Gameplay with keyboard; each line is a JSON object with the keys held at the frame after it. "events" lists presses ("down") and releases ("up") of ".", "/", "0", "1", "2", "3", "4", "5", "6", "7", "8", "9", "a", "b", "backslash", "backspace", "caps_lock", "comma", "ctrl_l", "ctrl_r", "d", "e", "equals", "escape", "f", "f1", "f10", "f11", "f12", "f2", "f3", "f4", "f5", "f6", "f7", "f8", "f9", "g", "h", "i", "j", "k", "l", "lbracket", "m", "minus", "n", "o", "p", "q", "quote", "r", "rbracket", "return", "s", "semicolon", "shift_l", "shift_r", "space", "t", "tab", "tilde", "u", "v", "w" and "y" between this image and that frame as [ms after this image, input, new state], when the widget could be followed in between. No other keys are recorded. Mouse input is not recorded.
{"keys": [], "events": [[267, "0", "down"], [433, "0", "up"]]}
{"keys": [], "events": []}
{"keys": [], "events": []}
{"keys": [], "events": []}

....................

Every record in the material above should be set down exactly.

Gameplay with keyboard; each line is a JSON object with the keys held at the frame after it. "events" lists presses ("down") and releases ("up") of ".", "/", "0", "1", "2", "3", "4", "5", "6", "7", "8", "9", "a", "b", "backslash", "backspace", "caps_lock", "comma", "ctrl_l", "ctrl_r", "d", "e", "equals", "escape", "f", "f1", "f10", "f11", "f12", "f2", "f3", "f4", "f5", "f6", "f7", "f8", "f9", "g", "h", "i", "j", "k", "l", "lbracket", "m", "minus", "n", "o", "p", "q", "quote", "r", "rbracket", "return", "s", "semicolon", "shift_l", "shift_r", "space", "t", "tab", "tilde", "u", "v", "w" and "y" between this image and that frame as [ms after this image, input, new state], when the widget could be followed in between. No other keys are recorded. Mouse input is not recorded.
{"keys": [], "events": [[267, "0", "down"], [433, "0", "up"]]}
{"keys": [], "events": []}
{"keys": [], "events": []}
{"keys": [], "events": []}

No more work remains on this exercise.